Drug de-addiction centre statistics reveal that 3500 patients visited the centre from March 2008 to October 2010 with 462 patients registered for admission but due to unavailability of beds, the patients were kept waiting for months after registration. A United Nations International Drug Control Program Survey in 2008 revealed that there were 70,000 people battling drug addiction in the valley and their current projection of the same being 2 lakh. A Drug de-addiction cum Rehabilitation Center “Rahat” at Gousia Hospital in Khanyar since its establishment has treated 8853 out patients for drug abuse related health problems. In a matter pf 90 days, approximately 213 indoor drug abusers were hospitalized here.

The only government Psychiatric Hospital, Srinagar which treats psychiatric diseases inflicted by drug abuse records an alarming increase in the number of patients of drug abuse from 2000 in 1989 to 1 lakh patients in 2011. The Hospital treats approximately 2000 patients a year with drug related problems. Experts say that 90 per cent of patients are in the age bracket of 17-35 years. In what could be termed as a false approach at curbing the drug menace, for the patients with the problem of substance abuse, there are no separate provisions of OPD /IPD or rehabilitation facilities and they are treated alongside patients with mental-illness.
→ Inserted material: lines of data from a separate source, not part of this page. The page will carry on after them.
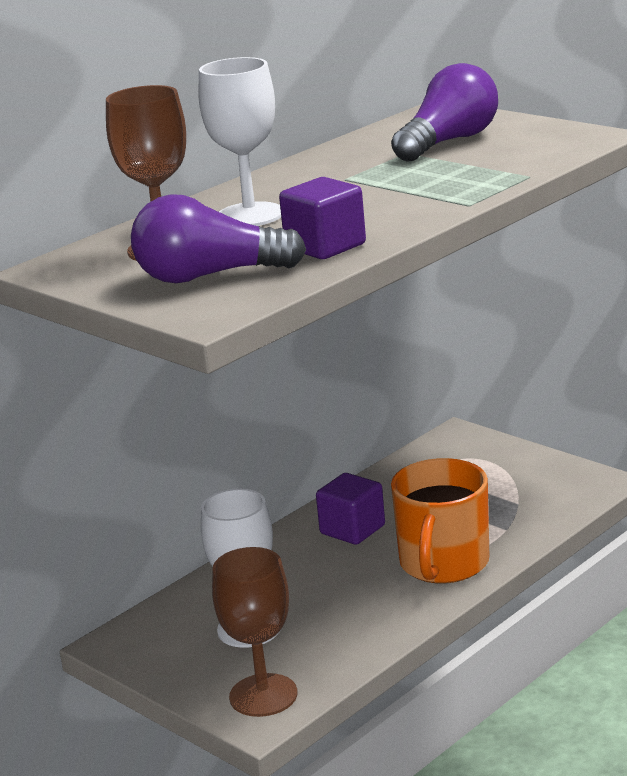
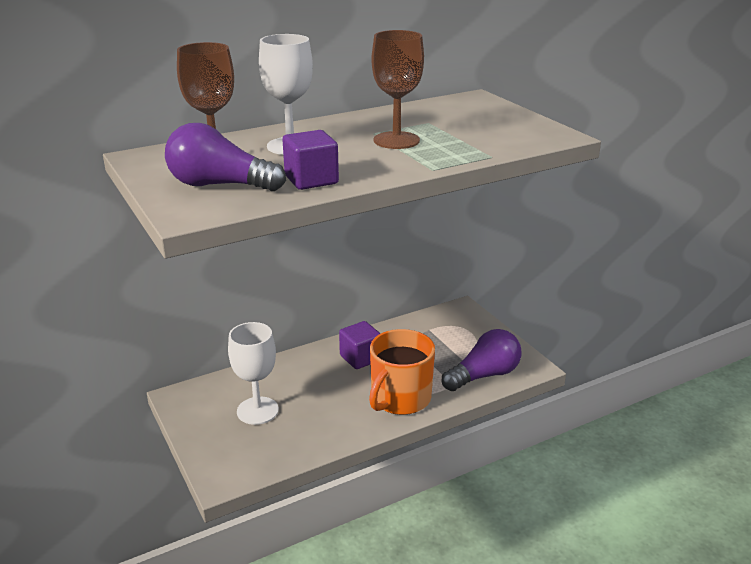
camera: 15 degrees right, 5 degrees up
(263, 695) = (235, 462): brown goblet -> brown goblet (396, 140)
(449, 142) = (462, 120): purple light bulb -> purple light bulb (484, 375)

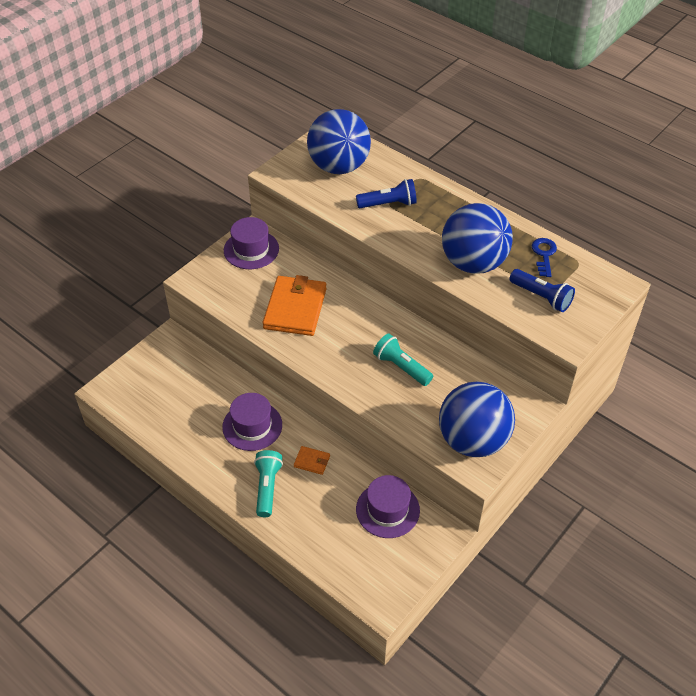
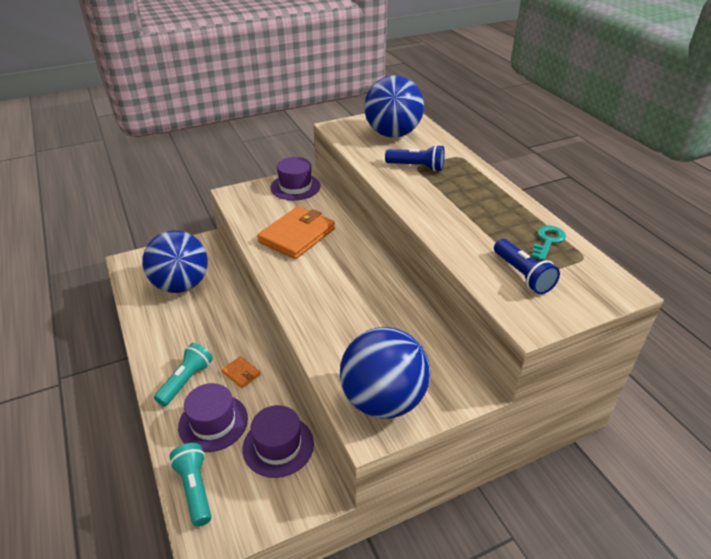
camera: 25 degrees right, 10 degrees down
(252, 426) = (214, 326): purple hat -> purple hat (213, 422)
(401, 367) = (357, 309): turquoise flashlight -> turquoise flashlight (195, 489)
(473, 263) = (467, 228): blue ball -> blue ball (181, 285)
(544, 255) = (548, 241): blue key -> turquoise key

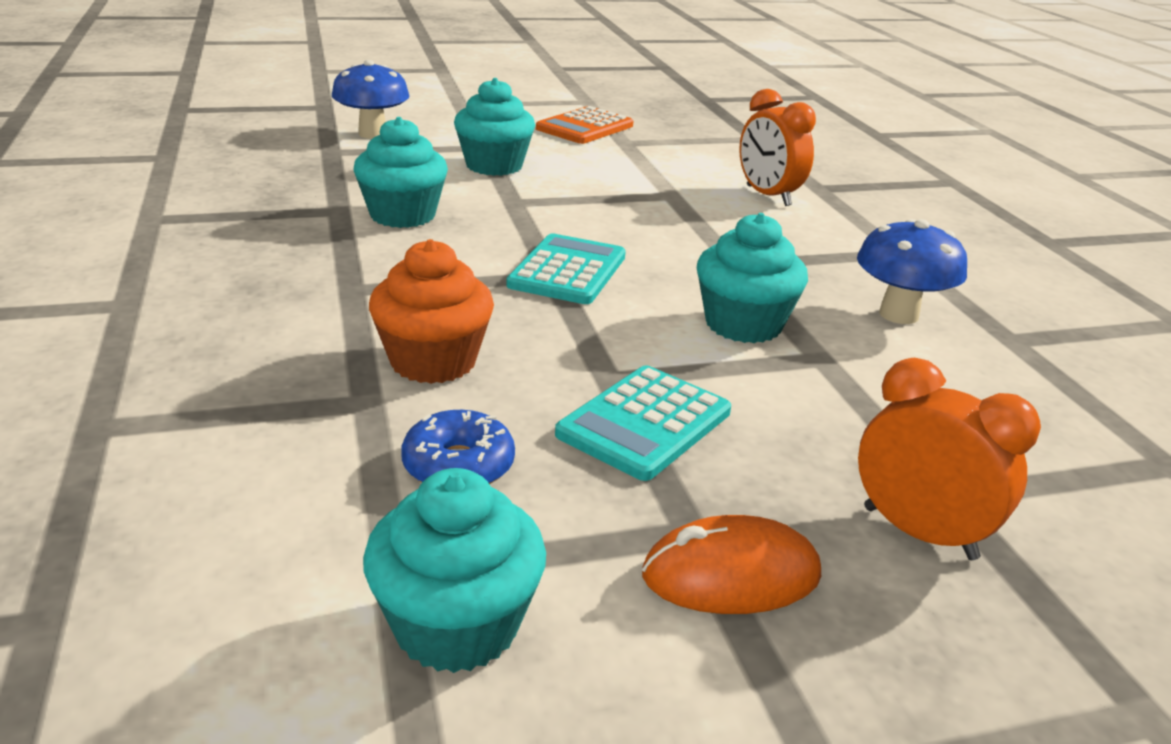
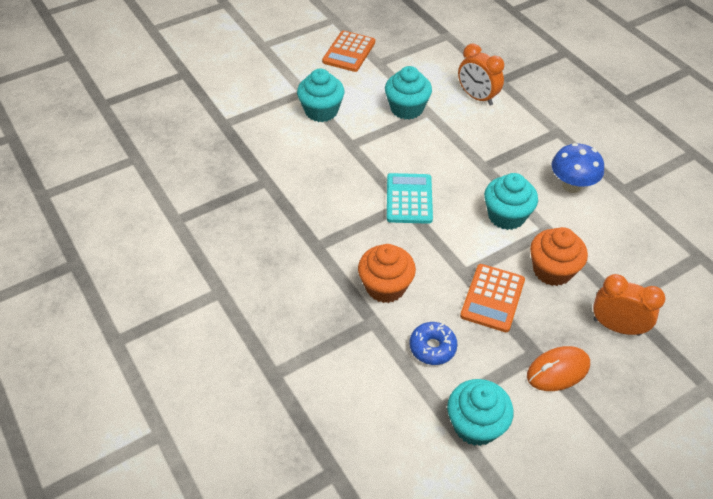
camera: 15 degrees left, 20 degrees up
(373, 134) = (234, 97): blue mushroom -> none
(402, 215) = (302, 175): turquoise cupcake -> turquoise cupcake (406, 108)
(644, 423) = (492, 298): turquoise calculator -> orange calculator
(802, 412) = (552, 270): none -> orange cupcake

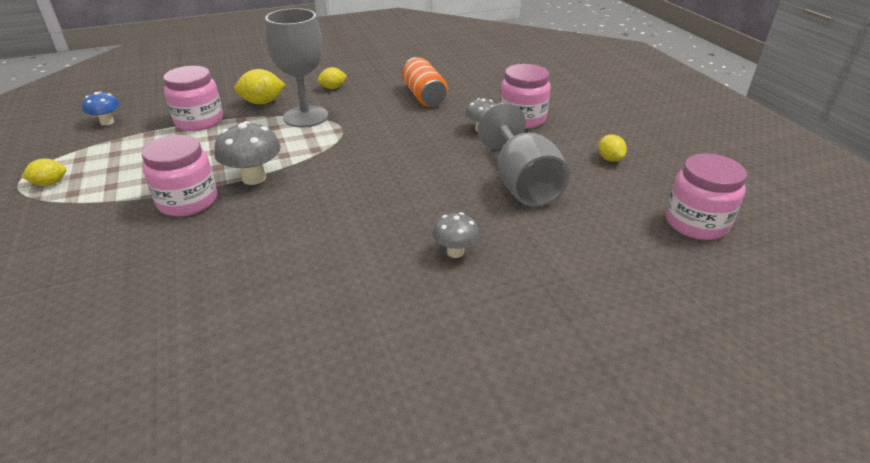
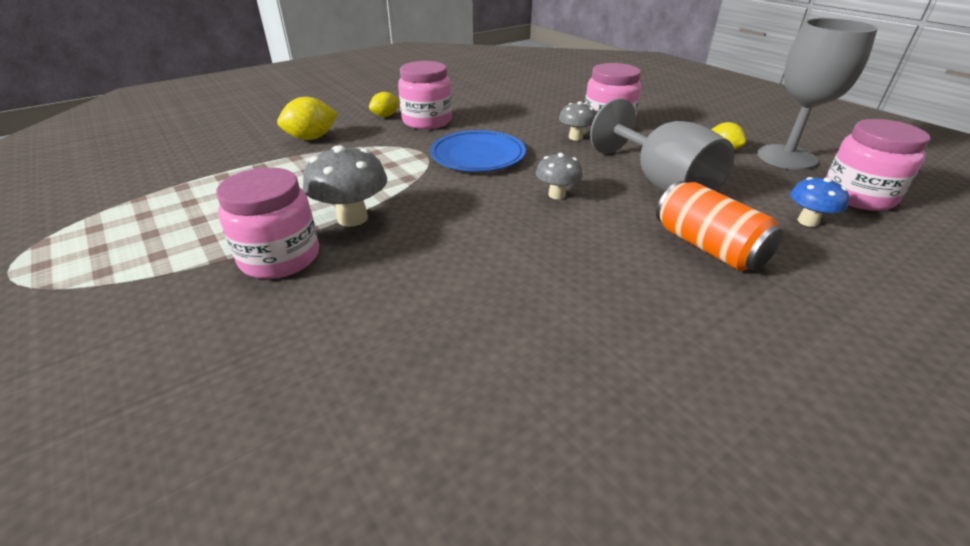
camera: 15 degrees left, 0 degrees up
(50, 184) = (61, 265): yellow lemon -> none
(107, 122) = (115, 180): blue mushroom -> blue mushroom (807, 221)
(199, 121) = (243, 165): pink jar -> pink jar (427, 121)
(306, 117) = (373, 146): grey goblet -> grey goblet (786, 157)
(384, 136) = (478, 155): none -> blue plate
(424, 96) = (491, 114): orange can -> orange can (708, 247)
(455, 252) = (652, 263): grey mushroom -> grey mushroom (557, 195)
An official at the Govt. Psychiatry Hospital attributes the same to the lack in infrastructure as well as professional staff. For that matter, the infrastructure at two Drug De-addiction Centers (DDC) run by Police is even worse. Each of the DDC has a ten bed capacity which by all standards does not comply with the requirements.

Faizan Khan, a young social activist who runs Mukhtar Memorial Society, an NGO involved in drug de-addiction campaign in the valley informs that drug abuse awareness programmes are minimal especially among the most vulnerable group of school and college going students. In a drug de-addiction programme, Faizan run at a Govt. Girls Higher Secondary School, Saida Kadal, the faculty told him that these programmes need to be carried out on a sustainable basis to see the eradication of drug menace.

“The staff though hesitant , did agree that the city school students are increasing falling prey to drug abuse problems and that a majority of the times, the children and their parents do not come forward in addressing this burning issue. The social stigma associated with the drug abuse in the valley is still very much prevalent. The school administrations feel a need to include moral education in the schools and families to uproot this evil,” Faizan added.

The youngest drug abuse victim in Srinagar Police Control Room ‘s seven bedded additional facility in Batamaloo is a 13 year old heroin addict .On an average, two to three fresh cases of drug abuse are reported here every day. The doctors here hold that if such facilities were present in all the major locations of the valley, the number of such registered cases of drug abuse would run up to many lakhs.